Exercise
Give back exactly the lines from the one containing "Tagelang wurde mein" through the end of the records, including both, and no others.

[Items listed in a dataset]
┌──
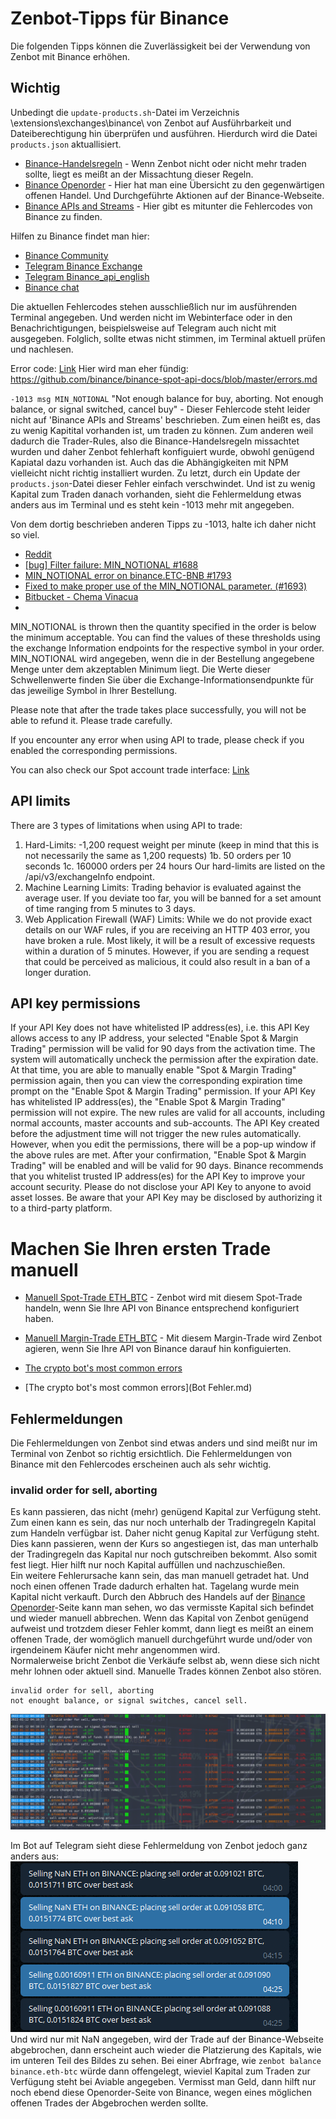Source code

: # Zenbot-Tipps für Binance

Die folgenden Tipps können die Zuverlässigkeit bei der Verwendung von Zenbot mit Binance erhöhen.

## Wichtig

Unbedingt die `update-products.sh`-Datei im Verzeichnis \extensions\exchanges\binance\ von Zenbot auf Ausführbarkeit und Dateiberechtigung hin überprüfen und ausführen. 
Hierdurch wird die Datei `products.json` aktuallisiert. 

* [Binance-Handelsregeln](https://www.binance.com/en/trade-rule) - Wenn Zenbot nicht oder nicht mehr traden sollte, liegt es meißt an der Missachtung dieser Regeln. 
* [Binance Openorder](https://www.binance.com/en/my/orders/exchange/openorder) - Hier hat man eine Übersicht zu den gegenwärtigen offenen Handel. Und Durchgeführte Aktionen auf der Binance-Webseite. 
* [Binance APIs and Streams](https://github.com/binance/binance-spot-api-docs) - Hier gibt es mitunter die Fehlercodes von Binance zu finden. 

Hilfen zu Binance findet man hier: 
* [Binance Community](https://www.binance.com/en/community)  
* [Telegram Binance Exchange](https://t.me/binanceexchange)  
* [Telegram Binance_api_english](https://t.me/binance_api_english)  
* [Binance chat](https://www.binance.com/en/chat)

Die aktuellen Fehlercodes stehen ausschließlich nur im ausführenden Terminal angegeben. 
Und werden nicht im Webinterface oder in den Benachrichtigungen, beispielsweise auf Telegram auch nicht mit ausgegeben. 
Folglich, sollte etwas nicht stimmen, im Terminal aktuell prüfen und nachlesen. 

Error code: [Link](https://binance-docs.github.io/apidocs/spot/en/#185368440e "")
Hier wird man eher fündig: https://github.com/binance/binance-spot-api-docs/blob/master/errors.md

`-1013 msg MIN_NOTIONAL` "Not enough balance for buy, aborting. Not enough balance, or signal switched, cancel buy" - Dieser Fehlercode steht leider nicht auf 'Binance APIs and Streams' beschrieben. 
Zum einen heißt es, das zu wenig Kapitital vorhanden ist, um traden zu können. 
Zum anderen weil dadurch die Trader-Rules, also die Binance-Handelsregeln missachtet wurden und daher Zenbot fehlerhaft konfiguiert wurde, obwohl genügend Kapiatal dazu vorhanden ist. 
Auch das die Abhängigkeiten mit NPM vielleicht nicht richtig installiert wurden. 
Zu letzt, durch ein Update der `products.json`-Datei dieser Fehler einfach verschwindet. 
Und ist zu wenig Kapital zum Traden danach vorhanden, sieht die Fehlermeldung etwas anders aus im Terminal und es steht kein -1013 mehr mit angegeben. 


Von dem dortig beschrieben anderen Tipps zu -1013, halte ich daher nicht so viel. 
* [Reddit](https://www.reddit.com/r/binance/comments/74ocol/api_errorfilter_failure_min_notional/)
* [[bug] Filter failure: MIN_NOTIONAL #1688](https://github.com/DeviaVir/zenbot/issues/1688)
* [MIN_NOTIONAL error on binance.ETC-BNB #1793](https://github.com/DeviaVir/zenbot/issues/1793)
* [Fixed to make proper use of the MIN_NOTIONAL parameter. (#1693)](http://ec2-3-135-246-139.us-east-2.compute.amazonaws.com:8080/projects/TEST/repos/zenbot/commits/3d98df111755dba40c7b3f7741dbbdf13cb7ecda)
* [Bitbucket - Chema Vinacua](http://ec2-3-135-246-139.us-east-2.compute.amazonaws.com:8080/projects/TEST/repos/zenbot/browse/extensions/exchanges/binance/update-products.sh?at=042f137c60cb537302c967374af2dc3c8a62deb5)
* []()

MIN_NOTIONAL is thrown then the quantity specified in the order is below the minimum acceptable. You can find the values of these thresholds using the exchange Information endpoints for the respective symbol in your order.
MIN_NOTIONAL wird angegeben, wenn die in der Bestellung angegebene Menge unter dem akzeptablen Minimum liegt. Die Werte dieser Schwellenwerte finden Sie über die Exchange-Informationsendpunkte für das jeweilige Symbol in Ihrer Bestellung.

Please note that after the trade takes place successfully, you will not be able to refund it. Please trade carefully.

If you encounter any error when using API to trade, please check if you enabled the corresponding permissions.

You can also check our Spot account trade interface: [Link](https://binance-docs.github.io/apidocs/spot/en/#new-order-trade "check the Spot account trade interface")

## API limits
There are 3 types of limitations when using API to trade: 

1. 	Hard-Limits:
	-1,200 request weight per minute (keep in mind that this is not necessarily the same as 1,200 requests)
1b. 	50 orders per 10 seconds
1c.	160000 orders per 24 hours
	Our hard-limits are listed on the /api/v3/exchangeInfo endpoint.
2.	Machine Learning Limits:
	Trading behavior is evaluated against the average user. If you deviate too far, you will be banned for a set amount of time ranging from 5 minutes to 3 days.
3.	Web Application Firewall (WAF) Limits:
	While we do not provide exact details on our WAF rules, if you are receiving an HTTP 403 error, you have broken a rule. Most likely, it will be a result of excessive requests within a duration of 5 minutes. However, if you are sending a request that could be perceived as malicious, it could also result in a ban of a longer duration.


## API key permissions
If your API Key does not have whitelisted IP address(es), i.e. this API Key allows access to any IP address, your selected "Enable Spot & Margin Trading" permission will be valid for 90 days from the activation time. The system will automatically uncheck the permission after the expiration date. At that time, you are able to manually enable "Spot & Margin Trading" permission again, then you can view the corresponding expiration time prompt on the "Enable Spot & Margin Trading" permission.
If your API Key has whitelisted IP address(es), the "Enable Spot & Margin Trading" permission will not expire.
The new rules are valid for all accounts, including normal accounts, master accounts and sub-accounts.
The API Key created before the adjustment time will not trigger the new rules automatically. However, when you edit the permissions, there will be a pop-up window if the above rules are met. After your confirmation, "Enable Spot & Margin Trading" will be enabled and will be valid for 90 days.
Binance recommends that you whitelist trusted IP address(es) for the API Key to improve your account security. Please do not disclose your API Key to anyone to avoid asset losses. Be aware that your API Key may be disclosed by authorizing it to a third-party platform.


# Machen Sie Ihren ersten Trade manuell
* [Manuell Spot-Trade ETH_BTC](https://www.binance.com/en/trade/ETH_BTC?layout=basic) - Zenbot wird mit diesem Spot-Trade handeln, wenn Sie Ihre API von Binance entsprechend konfiguriert haben. 
* [Manuell Margin-Trade ETH_BTC](https://www.binance.com/en/trade-margin/ETH_BTC)  - Mit diesem Margin-Trade wird Zenbot agieren, wenn Sie Ihre API von Binance darauf hin konfiguierten. 




* [The crypto bot's most common errors](https://tradesanta.com/en/most-common-crypto-bot-errors)
* [The crypto bot's most common errors](Bot Fehler.md)

## Fehlermeldungen

Die Fehlermeldungen von Zenbot sind etwas anders und sind meißt nur im Terminal von Zenbot so richtig ersichtlich. 
Die Fehlermeldungen von Binance mit den Fehlercodes erscheinen auch als sehr wichtig. 

### invalid order for sell, aborting

Es kann passieren, das nicht (mehr) genügend Kapital zur Verfügung steht. 
Zum einen kann es sein, das nur noch unterhalb der Tradingregeln Kapital zum Handeln verfügbar ist. Daher nicht genug Kapital zur Verfügung steht. 
Dies kann passieren, wenn der Kurs so angestiegen ist, das man unterhalb der Tradingregeln das Kapital nur noch gutschreiben bekommt. 
Also somit fest liegt. 
Hier hilft nur noch Kapital auffüllen und nachzuschießen.  
Ein weitere Fehlerursache kann sein, das man manuell getradet hat. Und noch einen offenen Trade dadurch erhalten hat. 
Tagelang wurde mein Kapital nicht verkauft. Durch den Abbruch des Handels auf der 
[Binance Openorder](https://www.binance.com/en/my/orders/exchange/openorder)-Seite kann man sehen, wo das vermisste Kapital sich befindet und wieder manuell abbrechen. 
Wenn das Kapital von Zenbot genügend aufweist und trotzdem dieser Fehler kommt, dann liegt es meißt an einem offenen Trade, der womöglich manuell durchgeführt wurde und/oder von irgendeinem Käufer nicht mehr angenommen wird.  
Normalerweise bricht Zenbot die Verkäufe selbst ab, wenn diese sich nicht mehr lohnen oder aktuell sind. 
Manuelle Trades können Zenbot also stören.  
```
invalid order for sell, aborting  
not enought balance, or signal switches, cancel sell.  
```
![Binance: not enought balance](binance-not_enought_balance,_or_signal_switches,_cancel_sell.png "Binance: not enought balance")  

Im Bot auf Telegram sieht diese Fehlermeldung von Zenbot jedoch ganz anders aus:  
![Telegram: enought balance, or signal switches, cancel sell](binance-not_enought_balance,_or_signal_switches,_cancel_sell-Telegram.png "Telegram: enought balance, or signal switches, cancel sell")  
Und wird nur mit NaN angegeben, wird der Trade auf der Binance-Webseite abgebrochen, dann erscheint auch wieder die Platzierung des Kapitals, wie im unteren Teil des Bildes zu sehen. 
Bei einer Abrfrage, wie `zenbot balance binance.eth-btc` würde dann offengelegt, wieviel Kapital zum Traden zur Verfügung steht bei Aviable angegeben. Vermisst man Geld, dann hilft nur noch ebend diese Openorder-Seite von Binance, wegen eines möglichen offenen Trades der Abgebrochen werden sollte.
└──
Result
Tagelang wurde mein Kapital nicht verkauft. Durch den Abbruch des Handels auf der 
[Binance Openorder](https://www.binance.com/en/my/orders/exchange/openorder)-Seite kann man sehen, wo das vermisste Kapital sich befindet und wieder manuell abbrechen. 
Wenn das Kapital von Zenbot genügend aufweist und trotzdem dieser Fehler kommt, dann liegt es meißt an einem offenen Trade, der womöglich manuell durchgeführt wurde und/oder von irgendeinem Käufer nicht mehr angenommen wird.  
Normalerweise bricht Zenbot die Verkäufe selbst ab, wenn diese sich nicht mehr lohnen oder aktuell sind. 
Manuelle Trades können Zenbot also stören.  
```
invalid order for sell, aborting  
not enought balance, or signal switches, cancel sell.  
```
![Binance: not enought balance](binance-not_enought_balance,_or_signal_switches,_cancel_sell.png "Binance: not enought balance")  

Im Bot auf Telegram sieht diese Fehlermeldung von Zenbot jedoch ganz anders aus:  
![Telegram: enought balance, or signal switches, cancel sell](binance-not_enought_balance,_or_signal_switches,_cancel_sell-Telegram.png "Telegram: enought balance, or signal switches, cancel sell")  
Und wird nur mit NaN angegeben, wird der Trade auf der Binance-Webseite abgebrochen, dann erscheint auch wieder die Platzierung des Kapitals, wie im unteren Teil des Bildes zu sehen. 
Bei einer Abrfrage, wie `zenbot balance binance.eth-btc` würde dann offengelegt, wieviel Kapital zum Traden zur Verfügung steht bei Aviable angegeben. Vermisst man Geld, dann hilft nur noch ebend diese Openorder-Seite von Binance, wegen eines möglichen offenen Trades der Abgebrochen werden sollte.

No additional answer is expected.